Pre-exposure prophylaxis also provides effective protection

Taking HIV medications prophylactically is also an effective method. The fact that pre-exposure prophylaxis (PrEP) is very effective when taken reliably is considered proven . For HIV PrEP in negatively tested persons at significant risk for HIV, either tenofovir diproxil (TDF) or emtricitabine (FTC) can be used as a combination pill [1,6]. Pre-exposure prophylaxis (HIV PrEP) is recommended for at-risk individuals, and post-exposure prophylaxis (HIV PEP) can be administered within 48 hours of high-risk situations.

The incidence of newly diagnosed HIV cases among homosexual men has decreased markedly since PrEP was introduced.
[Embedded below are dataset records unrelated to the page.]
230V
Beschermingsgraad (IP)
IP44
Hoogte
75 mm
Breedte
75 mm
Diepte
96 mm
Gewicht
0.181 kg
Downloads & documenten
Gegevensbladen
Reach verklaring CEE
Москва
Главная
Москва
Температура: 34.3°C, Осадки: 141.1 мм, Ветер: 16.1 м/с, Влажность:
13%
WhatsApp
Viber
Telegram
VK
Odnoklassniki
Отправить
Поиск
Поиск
The efficiency of daily PrEP is estimated to be 99% when taken correctly [1,7,8]. According to Chow et al. in studies, the number of treatments needed to prevent one HIV infection is in the range 12-60 [9].
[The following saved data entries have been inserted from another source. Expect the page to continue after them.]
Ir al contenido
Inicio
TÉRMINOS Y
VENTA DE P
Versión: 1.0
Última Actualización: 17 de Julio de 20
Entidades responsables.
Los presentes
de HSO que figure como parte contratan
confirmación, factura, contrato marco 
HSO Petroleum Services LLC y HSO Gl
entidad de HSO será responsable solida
PrEP protects only against HIV, but not against other STIs. Simultaneous use of condoms is recommended, but this does not correspond to reality, the speaker said. Regular screening for STI (gonococci, chlamydia, syphilis, hepatitis C) is advisable. Drug-related side effects of PrEP include proximal tubulopathy, osteoporosis, gastrointestinal distress, and headache. If PrEP is taken with an existing HIV infection, resistance to TDF/FTC may occur.
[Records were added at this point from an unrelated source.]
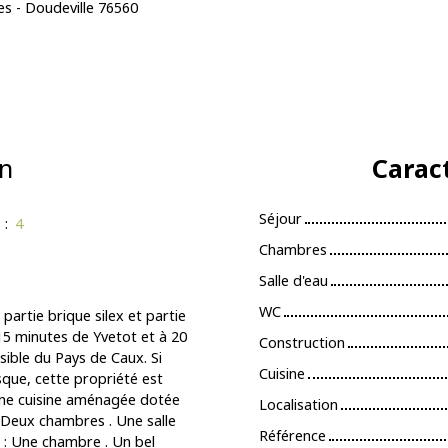
es - Doudeville 76560
n
Carac
Séjour
s
:
4
Chambres
Salle d'eau
WC
artie brique silex et partie
15 minutes de Yvetot et à 20
Construction
sible du Pays de Caux. Si
Cuisine
sque, cette propriété est
 Une cuisine aménagée dotée
Localisation
 Deux chambres . Une salle
Référence
 : Une chambre . Un bel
Manage comorbidities and drug interactions

HIV-infected individuals have a clustered prevalence of lymphoma, anal carcinoma, liver carcinoma, cardiovascular disease, chronic renal failure, osteopenia, and osteoporosis [1]. “We manage cardiovascular risk factors, we optimize calcium and vitamin D supplementation to prevent osteoporosis, we try to manage metabolic complications through therapy adjuncts and secondary medications,” explained Dr. Conan [1]. Quite a few HIV patients present with hepatic complications due to multiple substance use, including alcohol, or prior hepatitis B or C.

Pharmacokinetic interactions of antiretroviral drugs must be kept in mind because metabolization occurs via the cytochrome (CYP) system of the liver. This implies a potential for interaction with psychotropic drugs, statins, anticoagulation, hormonal contraceptives, antibiotics, herbal drugs, among others. Because absorption of antiretroviral agents occurs with the help of gastric acid, PPIs should not be prescribed when taking rilpivirine (Eviplera®, Odefsey®) or atazanavir (Reyataz®). To review potential drug interactions, the following database can be consulted: www.hiv-druginteractions.org

 

 

Literature:

  1. Conen A: HIV today. PD Anna Conen, MD, MSc. FOMF Internal Medicine Update Refresher (Livestream), Dec. 03, 2020.
  2. BAG: www.bag.admin.ch
  3. Stellbrink H-J: Antiretroviral therapy of HIV-1 infection. The Internist 2012; 53: 1157-1168.
  4. Swiss Drug Compendium, https://compendium.ch
  5. WHO. Consolidated guidelines on the use of antiretroviral drugs for treating and preventing HIV infection. Recommendations or a public health approach. 2013.
  6. Swissprepared.ch, www.swissprepared.ch
  7. Molina J-M, et al: On-demand preexposure prophylaxis in men at high risk for HIV-1 infection. N Engl J Med 2015; 373: 2237-2246. DOI: 10.1056/NEJMoa1506273.
  8. Mc Cormack S, et al: Pre-exposure prophylaxis to prevent the acquisition of HIV-1 infection (PROUD): effectiveness results from the pilot phase of a pragmatic open-label randomised trial. The Lancet 2016; 387; 10013: 53-60.
  9. Chow EPF, et al: Decline in new HIV diagnoses among MSM in Melbourne. The Lancet 2018; 5(9): E479-E481.
  10. Tarr P, et al: HIV infection. Switzerland Med Forum 2015;15(2021): 479-485.
  11. Behrens G: The future of HIV medicine: a critical appraisal. Dtsch Arztebl 2015; 112(23); DOI: 10.3238/PersInfek.2015.06.05.04

 

HAUSARZT PRAXIS 2021; 16(1): 24-25 (published 1/25/21, ahead of print).